With the money secured, Glyde glides in with new ideas, starting with a three-month honeymoon in Italy. The idea of being alone with Glyde for 90 days seems to catch Laura unawares as if the reality of what marriage actually means hadn't quite crossed her mind. Marian assumes she gets to go too, which is when Glyde starts rolling back all those offers of keeping Laura's BBF around once the wedding is over. No, instead he's bringing along his BFF, Count Fosco (Riccardo Scamarcio), who turns up just in time to eat some wedding breakfast.
Marian: Men are the enemies of our innocence and peace. They drag us from our parent's love, our sister's friendships, they take us body and soul for themselves.
Have you ever seen the saddest of weddings? Well, here it is. Laura's eyes are full of terror, Marian's full of rage. Mr. Gilmore, who gives the bride away looks full of tender anger, while Glyde and Fosco quietly look her over like a purchase in the china shop "She's perfect," says Fosco. But is he talking about as a wife, or as a perfect match for plots to come?

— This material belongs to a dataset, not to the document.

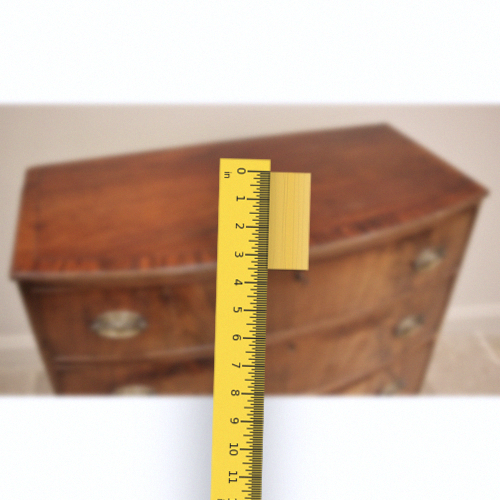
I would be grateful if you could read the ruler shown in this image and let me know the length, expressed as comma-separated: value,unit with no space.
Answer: 3.5,in
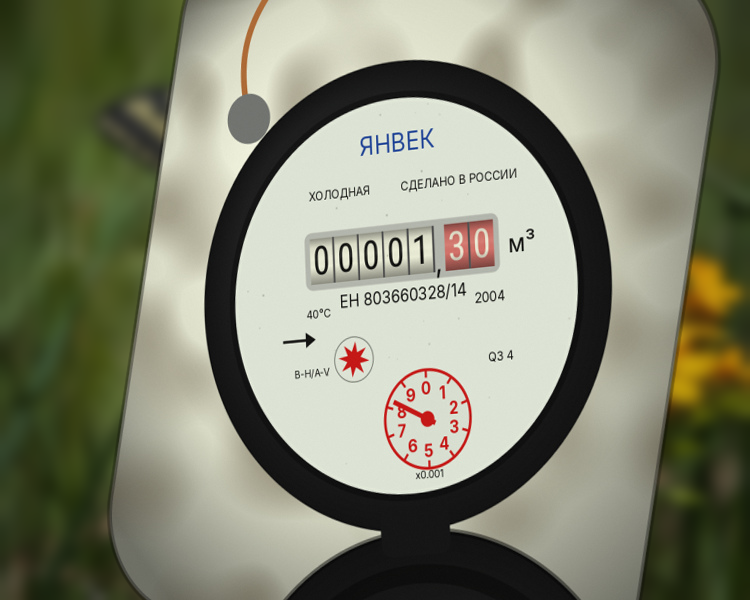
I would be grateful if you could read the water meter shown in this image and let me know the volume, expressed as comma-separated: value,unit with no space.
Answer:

The story jumps forward three months, to Laura's return to Percival's ancestral home, Blackwater, where Marian has moved in. Laura has changed, looking like an adult now, no longer a boundary-less wonder of words and deeds of her childhood. The gulf between her and Marian yawns deeper and deeper as there are so many things Laura wants to say, but no longer has the language to express them. Whatever they are, they apparently include refusing to drink the wine Percival orders her to try. Fosco, fresh from their travels, eyes Marian like a particularly delicious looking dish to taste. Glyde, on the other hand, apparently no longer feels the need to be charming, sneering at Laura she wouldn't know passion if it killed her and charms are lost on her. A happy marriage, indeed.
Back in our framework, Mr. Nash looks though Laura's post-marriage letters, crying out for help, begging to escape. As Mrs. Vesey admits, she never arrived.